Ebenso haben Tolkiens Trolle das Konzept ihrer vielfältigen Märchen-Vorbilder präzisiert. So lassen viele moderne Trolle zwar noch immer ihre Herkunft aus fairy-tales erkennen, zeigen aber oft die gleichen Schwerpunkte in ihrer Auslegung wie jene in Tolkiens Werk.
Abgesehen von der Prägung oder Neuinterpretation bekannter Fabelwesen haben aber auch Tolkiens ganz eigene Kreationen wie Ents und Hobbits einen bleibenden Eindruck hinterlassen: So tauchen besonders Halblinge in leicht variierten Formen in vielen heutigen Werken der fantasy auf.
Bei aller Prägung moderner Vorstellungen ist aber Tolkiens negatives Verständnis von technologisch-industrieller Magie den meisten heutigen fantasy-Fans und Rollenspielern recht fremd. In dieser Hinsicht werden fast ausschließlich neuere, zumeist handwerklich-technische Konzepte benutzt, die mit Tolkien relativ wenig zu tun haben.

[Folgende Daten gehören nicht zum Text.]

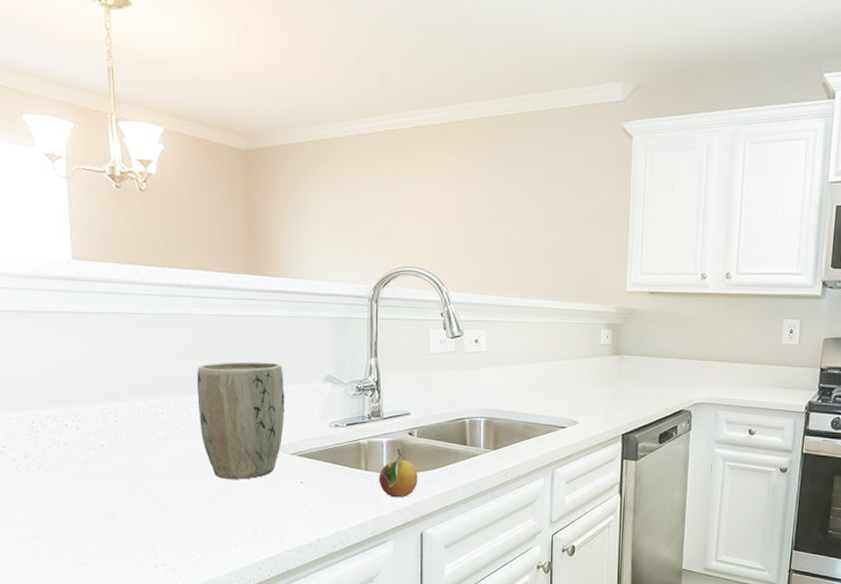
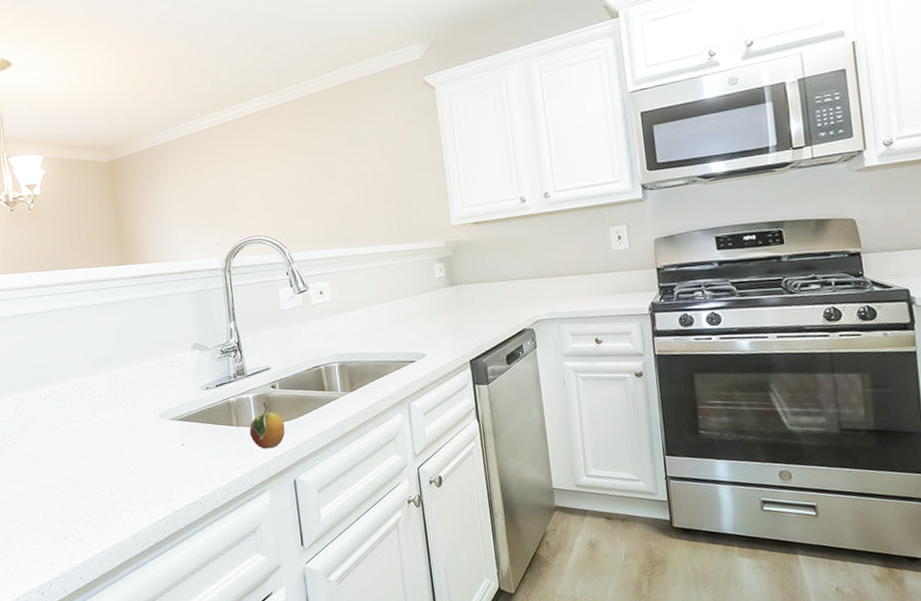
plant pot: present [196,361,286,479] -> none [85,338,162,450]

Betrachtet man den Umgang mit Tolkiens Texten in direkten Umsetzungen, so stellt man eine erstaunliche Gewissenhaftigkeit in der Interpretation fest: Besonders MERP legt Tolkiens Texte sehr sorgfältig aus und verschafft Spielern damit einen weitergehenden Einblick in die Welt von Mittelerde. So werden viele strittige Punkte zwar eindeutig, aber plausibel geklärt: die Herkunft Gollums, die Lebensart der Orks, die Natur der Uruk-hai im Vergleich zu Sarumans Halborks, das Wesen Tom Bombadils, die Bedeutung sterblicher Körper für unsterbliche Wesen und viele andere Details. Die einzige Fehlinterpretation liegt meiner Ansicht nach lediglich in der Einordnung Ungoliants. Ansonsten erweist sich das Spielsystem als überaus sauber recherchiert und zeigt dabei eine wesentlich höhere Trefferquote in der textimmanenten Analyse als so mancher Literaturwissenschaftler. Generell gehen die Meisten sehr sorgfältig mit Tolkiens Text um: Auch der Hobbit-Comic und sogar Bakshis Film halten sich in ihrer grafischen Darstellung teilweise minutiös an das Original. Selbst die meisten InterNet-Seiten, die ich für diese Arbeit untersucht habe, zeigten große Sorgfalt und Gewissenhaftigkeit. Es scheint, als ob Fans, die genug Geduld an den Tag legen, sich durch Tolkiens Epos und seine unzähligen (teils widersprüchlichen) Fragmente zu arbeiten, auch die Ernsthaftigkeit aufbringen, keine bewussten oder fahrlässigen Verfälschungen vorzunehmen.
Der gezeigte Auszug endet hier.